#### [ASSIGNMENT 1]
Name every writer the baseball roundup credits with a piece of their own.
──────── EXTRACT TO READ
Christian Colon is eager to show what he can do now that he has a chance to play.

"At the beginning of the season (it’s difficult) to get the timing down, you just have to be ready to go," Colon said. "I’m starting to get the timing back." Infante could play in a pinch on Wednesday and figures to be back in the lineup when the Royals play at Chicago starting Thursday. But Colon has given the Royals what they needed.

"He’s done a great job," Royals manager Ned Yost said. "It’s great having a guy who can play anywhere on the infield. He’s knows how to play the game."

Lee Judge looks at how slides like Brett Lawrie's on Friday used to be much rougher when Hal McRae was dishing them out.

McRae’s collision was so violent both players wound up well beyond second base, close to the outfield grass. As McRae lies on the ground, tangled with Randolph, he signals Patek to keep running and Freddie does — scoring from second base and tying the game on a ground ball that never left the infield.

After that, baseball decided enough was enough and tried to do something about the flying tackles that base runners like McRae were dishing out in order to break up double plays. Umpires started requiring base runners to slide and at least be close enough to second base to touch it — now commonly referred to as the Hal McRae rule.

Jeff Sullivan at Fangraphs takes a look at Paulo Orlando's amazing triples.

It’s taken as a given that Orlando runs well. Long strides. Impressive to watch. But triples tend to need a little help. Three of the triples above took place in Kansas City, where the park has a high triples factor due to the distant power alleys. And the two hit in Anaheim required slight defensive misplays. One line drive just went right over Mike Trout‘s head, as he didn’t retreat enough. And then you also see Matt Joyce getting too close to the left-field wall, probably due to unfamiliarity with the park. Good contact + speed + something = triple. "Something" can sometimes be about the defenders.

Outfielder Bubba Starling has been promoted to AA Northwest Arkansas. He was hitting .386/.471/.614 with 2 HR in 12 games for Wilmington.

Grant Brisbee wants more teams to hate each other like the Royals and Athletics do.

Tigers closer Joe Nathan injured himself during his rehab stint.
────────────────
#### [ASSIGNMENT 2]
How many lines of the listing below contain the string "complex"? Case counts; reply with the number alone.
──────── THE DATA
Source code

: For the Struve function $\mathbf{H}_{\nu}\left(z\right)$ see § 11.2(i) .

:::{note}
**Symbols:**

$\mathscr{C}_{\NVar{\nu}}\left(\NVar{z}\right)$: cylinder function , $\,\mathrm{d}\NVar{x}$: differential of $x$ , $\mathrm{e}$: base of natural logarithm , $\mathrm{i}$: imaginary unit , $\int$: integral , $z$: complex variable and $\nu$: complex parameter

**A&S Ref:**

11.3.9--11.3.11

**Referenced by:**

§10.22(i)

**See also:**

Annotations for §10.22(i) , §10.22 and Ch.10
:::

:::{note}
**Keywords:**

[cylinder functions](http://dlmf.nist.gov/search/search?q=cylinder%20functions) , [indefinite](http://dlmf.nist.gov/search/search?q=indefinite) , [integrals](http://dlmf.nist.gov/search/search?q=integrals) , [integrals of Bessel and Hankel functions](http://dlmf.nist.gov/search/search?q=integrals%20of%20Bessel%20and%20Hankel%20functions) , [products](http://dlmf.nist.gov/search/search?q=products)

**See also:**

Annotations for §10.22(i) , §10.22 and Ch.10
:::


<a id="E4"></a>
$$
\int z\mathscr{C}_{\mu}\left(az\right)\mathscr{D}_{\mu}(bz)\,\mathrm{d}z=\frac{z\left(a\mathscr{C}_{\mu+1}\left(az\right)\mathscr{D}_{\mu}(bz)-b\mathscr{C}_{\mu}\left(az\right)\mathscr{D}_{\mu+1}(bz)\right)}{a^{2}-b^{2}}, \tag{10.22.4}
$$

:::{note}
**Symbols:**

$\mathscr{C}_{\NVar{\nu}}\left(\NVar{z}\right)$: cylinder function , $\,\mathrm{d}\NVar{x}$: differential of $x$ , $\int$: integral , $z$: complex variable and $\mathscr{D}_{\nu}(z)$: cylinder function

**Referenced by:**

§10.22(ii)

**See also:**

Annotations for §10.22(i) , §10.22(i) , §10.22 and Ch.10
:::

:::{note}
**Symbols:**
────────────────
#### [ANSWER SPACE 1]
Lee Judge, Jeff Sullivan, Grant Brisbee

#### [ANSWER SPACE 2]
2